If you have not yet provisioned an SAP HANA data lake, here is a great tutorial on how to do so!

  • Step 1

    To start off with this Tutorial, you will need to connect to a SQL console connected directly with your SAP HANA Data Lake Instance. This can be done easily by clicking on the Actions tab of your Data Lake Instance from the BTP cockpit or Cloud Central and selecting Open in SAP HANA Database Explorer. That way you will be connected to the SQL console connected directly with your SAP HANA Data Lake Instance.

    Connect using HDLADMIN user and grant a database user the HDL_FILES_SERVICE_ADMIN role.

    SQL
    Copy
    CREATE USER SOF_USER IDENTIFIED BY Password1;
    
    GRANT ROLE HDL_FILES_SERVICE_ADMIN TO SOF_USER;
    
    GRANT ALTER ANY TABLE,
    CREATE ANY TABLE,
    DROP ANY TABLE,
    DELETE ANY TABLE,
    INSERT ANY TABLE,
    LOAD ANY TABLE TO SOF_USER WITH NO ADMIN OPTION;
    
    GRANT MANAGE ANY REMOTE SERVER TO SOF_USER WITH NO ADMIN OPTION;
    

    Now, Open a new SQL console and you need to add a new Database Connection of the USER we recently created in DBX, and login using the above created user SOF_USER credentials.

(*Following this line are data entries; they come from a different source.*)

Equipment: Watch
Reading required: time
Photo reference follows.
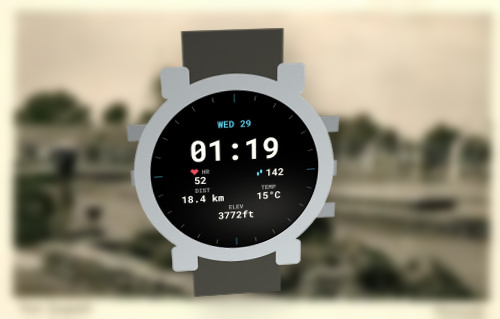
1:19
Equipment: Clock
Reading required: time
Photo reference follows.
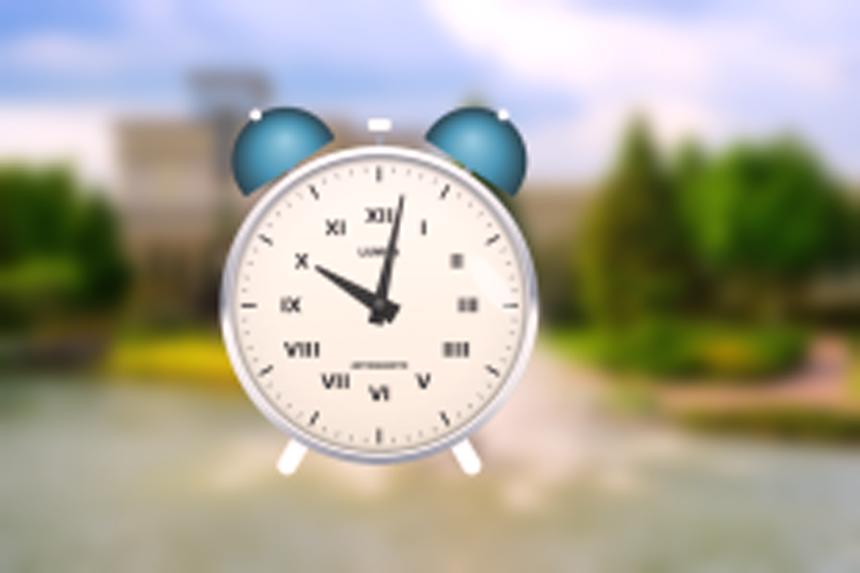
10:02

    From Database Explorer, right-click on your Data Lake Instance and select PROPERTIES. Copy the entire field of HOST and hit OK. Now in the DBX, click on the + symbol in the DBX. And from the dropdown under Database Type select Data Lake Relational Engine. Enter the copied value of Host now. Input the username as SOF_USER and Password as Password1 and check the box to save the password.

    Log in to complete tutorial
  • Step 2

    Now, let us open a new SQL console window and connect it with the new user SOF_USER to our HANA Data Lake Instance and create a SQL on files Remote Server.

    SQL
    Copy
    CREATE REMOTE SERVER MY_REMOTE_SERVER CLASS 'FILES_SERVICE' READ ONLY VALUE 'ON';
    
    Log in to complete tutorial
  • Step 3

    Next, we create a Schema in the Files Service. Creating a Schema adds a layer of security to who can access your SQL servers. A good schema design reduces database complexity and optimizes database query time.

    SQL
    Copy
    CREATE SCHEMA TPCH_SOF IN FILES_SERVICE;
    
    SCHEMA Screenshot from DBX

    This remote schema will contain a collection of Remote Tables, each of which must be associated with an existing Remote Schema.

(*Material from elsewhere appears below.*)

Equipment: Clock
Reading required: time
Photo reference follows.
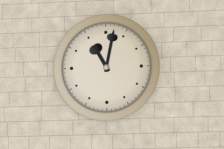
11:02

    Create a SQL on Files Remote Table in Files service.

    Note that the table definition will need to match the expected schema/data types of the columns in the structured file you are trying to query

    SQL
    Copy
    CREATE TABLE TPCH_SOF.CUSTOMER (
       C_CUSTKEY            integer,                       
       C_NAME               varchar(300),                 
       C_ADDRESS            varchar(600),             
       C_NATIONKEY          integer,                      
       C_PHONE              varchar(150),                
       C_ACCTBAL            decimal(15,3),             
       C_MKTSEGMENT         varchar(100),         
       C_COMMENT            varchar(5000)                   
    ) IN FILES_SERVICE;
    
    Create Table

    For information about the parameter definitions and supported data types, see docs

    Log in to complete tutorial
  • Step 4

    Next, We create a Virtual Table. Notice in the SQL below where the remote server name goes and where the reference to the table in the Files Service goes. Over here, we will be creating a CUSTOMER VIRTUAL TABLE in HDLRE that points to the CUSTOMER table that we just created in SQL On Files service.

    The EXISTING keyword is used in conjunction with CREATE TABLE and IN FILES SERVICE to indicate that a table exists remotely in SQL on Files and to import its metadata into the new virtual table. The remote table is now visible to users thanks to this syntax.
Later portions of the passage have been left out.